WORK TASK 1: In the text on Pakistan's ties with the United States, render the sentence "Today, Pakistan is on the edge of bankruptcy." in Spanish.
WORK TASK 2: Go on with the text on Pakistan's ties with the United States, picking up after its final sentence.

Uncle Sam’s Pakistan
Pakistan has long been a close ally of the United States. Forging strong ties with Pakistani military and intelligence services, Washington embraced a series of dictators. It was during the draconian 11-year rule of General Zia ul-Haq that defined the strategic relationship between Washington and Islamabad. Zia heavily Islamicized Pakistan and vastly increased the number of religious schools. Later, the U.S. supported Pervez Musharraf, another military dictator, to the end of his disastrous rule in August 2008. Today, Pakistan is on the edge of bankruptcy. There is massive unemployment, skyrocketing inflation, shortages of food and extensive power cuts. Conditions are ripe for upheaval in Uncle Sam’s Pakistan. And Washington’s response? It pours fuel on the fire by bombing and attacking Pakistan in pursuit of its so-called war on terror. A war, which many Pakistanis are opposed to.

DATA SUPPLIED:
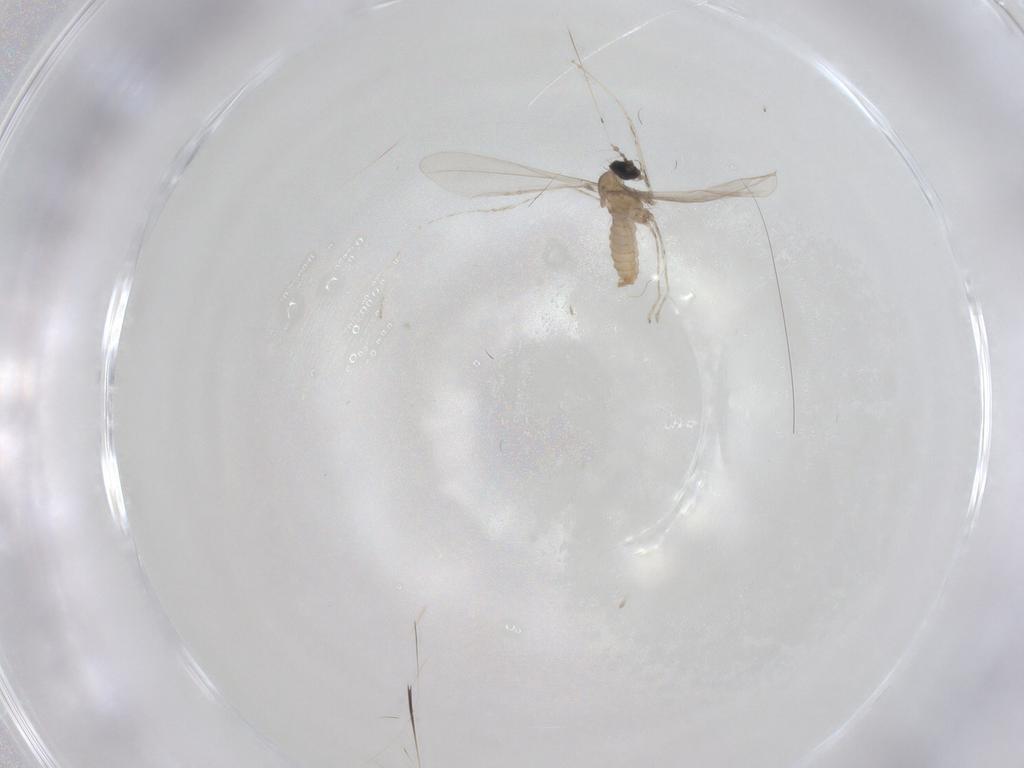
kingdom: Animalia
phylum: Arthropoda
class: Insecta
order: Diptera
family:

...

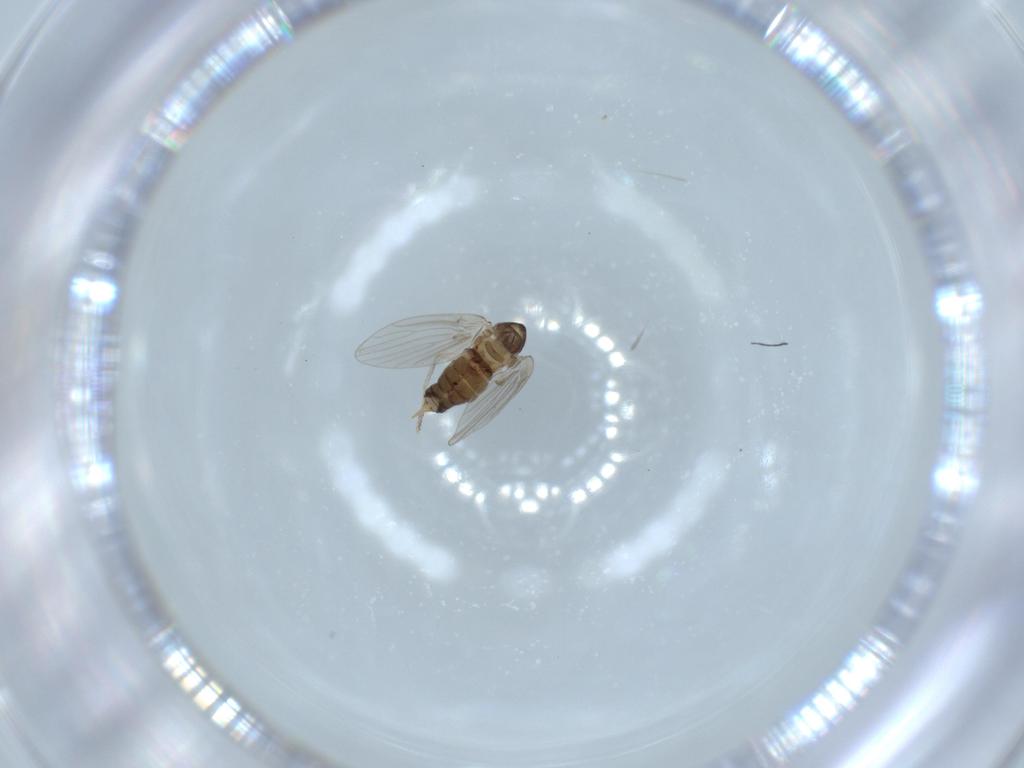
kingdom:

--

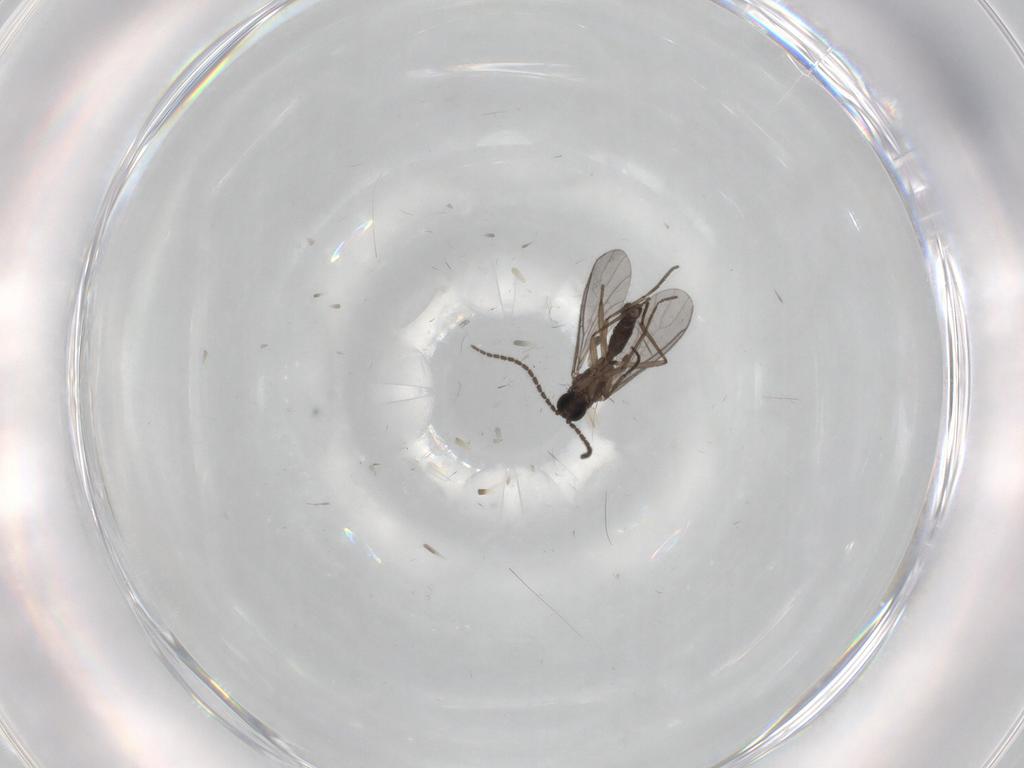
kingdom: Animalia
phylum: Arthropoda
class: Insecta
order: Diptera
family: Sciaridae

ANSWER AREA 1: Hoy, Pakistán está al borde de la bancarrota.

ANSWER AREA 2:
Tariq Ali, an internationally renowned writer and activist, was born in Lahore, Pakistan. For many years he has been based in London where he is an editor of New Left Review. A charismatic speaker, he is in great demand as a lecturer. He is a filmmaker, playwright and novelist. He is the author of many books including The Clash of Fundamentalisms, Pirates of the Caribbean, Speaking of Empire & Resistance with David Barsamian, The Duel: Pakistan on the Flight Path of American Power, The Obama Syndrome, On History and The Extreme Centre.